_WHAT TO DO_
For this task, every record below must be reproduced exactly.

────

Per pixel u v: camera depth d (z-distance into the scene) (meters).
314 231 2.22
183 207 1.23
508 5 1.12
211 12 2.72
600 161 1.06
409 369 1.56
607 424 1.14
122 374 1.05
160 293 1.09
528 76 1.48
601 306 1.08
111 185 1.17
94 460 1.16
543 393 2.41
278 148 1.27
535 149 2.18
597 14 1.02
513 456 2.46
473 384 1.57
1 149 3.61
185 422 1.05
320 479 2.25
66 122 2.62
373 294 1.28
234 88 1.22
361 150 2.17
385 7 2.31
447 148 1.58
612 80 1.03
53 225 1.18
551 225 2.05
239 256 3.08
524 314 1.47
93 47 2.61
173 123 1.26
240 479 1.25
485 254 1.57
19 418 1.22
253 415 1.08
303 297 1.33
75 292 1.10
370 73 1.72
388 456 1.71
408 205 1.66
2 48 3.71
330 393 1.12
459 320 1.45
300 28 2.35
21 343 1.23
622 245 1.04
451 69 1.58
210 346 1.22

────

_TASK ANSWER_
Per pixel u v: camera depth d (z-distance into the scene) (meters).
314 231 2.22
183 207 1.23
508 5 1.12
211 12 2.72
600 161 1.06
409 369 1.56
607 424 1.14
122 374 1.05
160 293 1.09
528 76 1.48
601 306 1.08
111 185 1.17
94 460 1.16
543 393 2.41
278 148 1.27
535 149 2.18
597 14 1.02
513 456 2.46
473 384 1.57
1 149 3.61
185 422 1.05
320 479 2.25
66 122 2.62
373 294 1.28
234 88 1.22
361 150 2.17
385 7 2.31
447 148 1.58
612 80 1.03
53 225 1.18
551 225 2.05
239 256 3.08
524 314 1.47
93 47 2.61
173 123 1.26
240 479 1.25
485 254 1.57
19 418 1.22
253 415 1.08
303 297 1.33
75 292 1.10
370 73 1.72
388 456 1.71
408 205 1.66
2 48 3.71
330 393 1.12
459 320 1.45
300 28 2.35
21 343 1.23
622 245 1.04
451 69 1.58
210 346 1.22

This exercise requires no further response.